Mit dem Bild Erdogans feiern diese Syrer den überraschenden Sturz des Assad-Regimes. © afp
Istanbul – Der türkische Präsident Recep Tayyip Erdogan hat schon vor dem Sturz von Baschar al-Assad keinen Hehl daraus gemacht, auf welches Pferd er setzt. Er hoffe, sagte er noch am Freitag, dass die Rebellen bis nach Damaskus marschieren. Nun scheint die Türkei eine Gewinnerin der Ereignisse zu sein.

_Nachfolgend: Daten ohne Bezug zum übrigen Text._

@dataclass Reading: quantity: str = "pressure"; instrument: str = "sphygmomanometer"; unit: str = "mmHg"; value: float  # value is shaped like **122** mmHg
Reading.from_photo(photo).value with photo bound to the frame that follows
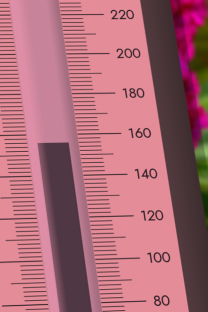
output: **156** mmHg
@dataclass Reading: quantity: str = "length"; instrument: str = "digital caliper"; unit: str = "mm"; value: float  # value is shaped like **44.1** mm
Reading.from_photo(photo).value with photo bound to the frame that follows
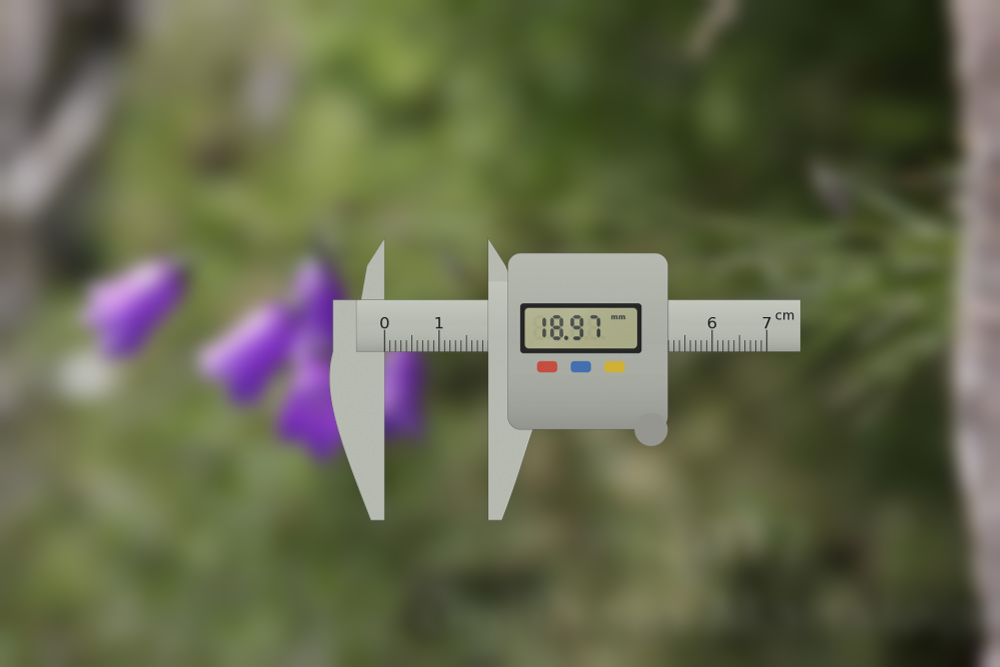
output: **18.97** mm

Der 70-jährige Erdogan, selbst mehr als 20 Jahre an der Macht, blickt auf ein turbulentes Verhältnis mit Assad zurück. Verbrachten die beiden noch 2008 gemeinsam mit den Familien ihre Ferien im türkischen Bodrum, änderte sich das Verhältnis schlagartig nach Beginn des Bürgerkriegs 2011. Erdogan nannte Assad nunmehr einen „Mörder“, unterstützte Rebellengruppen und nahm mehr als drei Millionen syrische Flüchtlinge in seinem Land auf. Wegen der Flüchtlinge ist Erdogan innenpolitisch unter Druck geraten.
Er verfolgt zwei Hauptziele in Syrien, die sich nach Assads Sturz wohl leichter erreichen lassen: Eine Rückkehr der geflüchteten Syrer und die Schwächung kurdischer Milizen – samt der ungeliebten kurdischen Autonomieregion im Nordosten Syriens.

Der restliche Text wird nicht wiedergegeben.